Переждав очередной наплыв чувств и поставив рядом еще одну пачку бумажных салфеток, я вновь взялась за ручку и начала выводить каракули по едва подсохшей бумаге:
Я не хочу тебя терять. Не хочу знать, каково это — жить без лучшего друга.
Сейчас мне слишком больно, чтобы сделать шаг на встречу, но, возможно, однажды мы сможем попытаться вернуть то светлое, что было у нас. Возможно, мы сможем повернуть назад и найти тот путь к дружбе, который ты перекрыл, накормив меня эклерами. Возможно, однажды мы сможем снова стать теми, кто бродит друг у друга в голове.
Очень надеюсь на это «возможно».
Я просушила письмо феном и положила его в один из тех конвертов, которые портила по малолетству. В те времена, когда еще верила словам Трэйси, мол, если есть много брокколи, вырастет грудь.
Идеальное вместилище для письма Бену попалось мне на глаза в маминой коробке с канцелярией, что скрывалась на чердаке в деревянном ящике с надписью: «Садовые принадлежности». Тот был заполнен разнообразным хламом вроде сломанной клавиатуры и порыжевших от времени подсвечников. Среди всего этого «богатства» томилась и покрытая увесистым слоем пыли механическая швейная машинка еще со времен моих школьных лет.
Много добра хранится у мамочки, особенно много — моего «творчества», к которому можно отнести найденный конверт. Чуть желтоватый по краям, повсеместно усыпанный бабочками и сердечками, в одном из которых аккуратно выведено: «Л+Б». Единственный, на котором я почему-то решила запечатлеть свою детскую влюбленность.
Вздохнула, всплакнула и написала адрес квартиры, проснувшись в которой почти два месяца назад, впервые осознала, что глаза Бена все-таки действуют на меня опьяняюще. Хотела было заклеить конверт, так как не собиралась добавлять новых писем мужчине, но блеск на безымянном пальце привлек мое внимание. Я сняла кольцо, что оставило светлый след на коже, и положила его к письму.
Сердце защемило, стоило запечатать свои мысли и свою Прелесть, но это было необходимо. Когда буду готова сжечь это письмо, вскрою конверт, вытащу свидетельство нашей с Беном фиктивной помолвки и верну ему. А пока я не собралась с духом и не воссоединилась с братством для похода в Мордор, пусть лежит там. Иначе мне никак не совладать с разочарованием от того, что этому кольцу никогда не стать настоящим.
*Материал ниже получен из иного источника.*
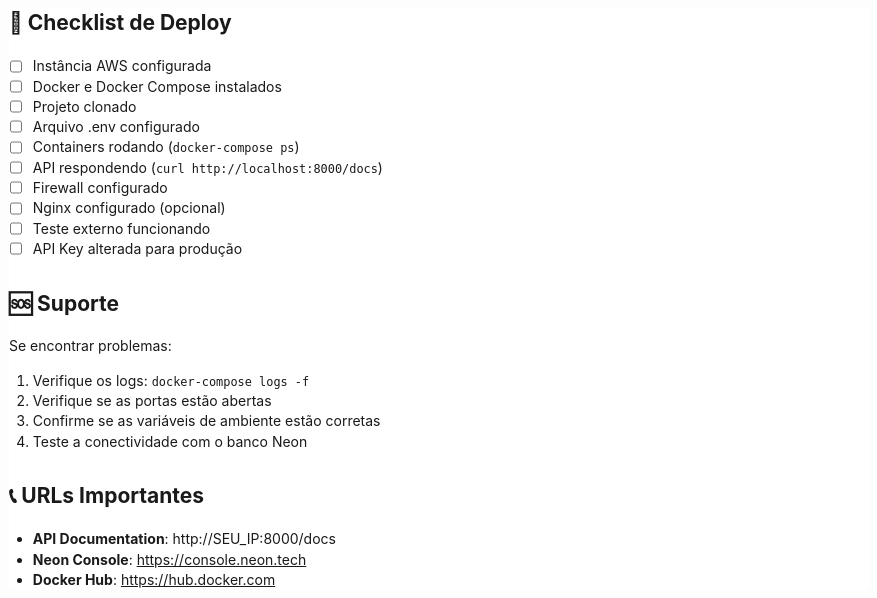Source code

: ## 📝 Checklist de Deploy

- [ ] Instância AWS configurada
- [ ] Docker e Docker Compose instalados
- [ ] Projeto clonado
- [ ] Arquivo .env configurado
- [ ] Containers rodando (`docker-compose ps`)
- [ ] API respondendo (`curl http://localhost:8000/docs`)
- [ ] Firewall configurado
- [ ] Nginx configurado (opcional)
- [ ] Teste externo funcionando
- [ ] API Key alterada para produção

## 🆘 Suporte

Se encontrar problemas:
1. Verifique os logs: `docker-compose logs -f`
2. Verifique se as portas estão abertas
3. Confirme se as variáveis de ambiente estão corretas
4. Teste a conectividade com o banco Neon

## 📞 URLs Importantes

- **API Documentation**: http://SEU_IP:8000/docs
- **Neon Console**: https://console.neon.tech
- **Docker Hub**: https://hub.docker.com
С тяжелым вздохом я открыла клатч, намереваясь сжечь первых «грызунов моего сердца», но их там не оказалось. С губ сорвалось ругательство, когда до меня дошло, что в клатче не мои вещи. Как, впрочем, и сам клатч не мой.
75
Я спускалась по ступенькам почты, ступая так бойко, словно они были усыпаны виноградом, который мне нужно было превратить в вино.
Не могут они дать мне посмотреть архивы отправлений, видите ли! Это, между прочим, мои письма, и, если их кто-то отправил (тот, кто взял мой клатч, а взамен оставил только его копию с тонной косметики внутри), я имею право знать хотя бы его имя.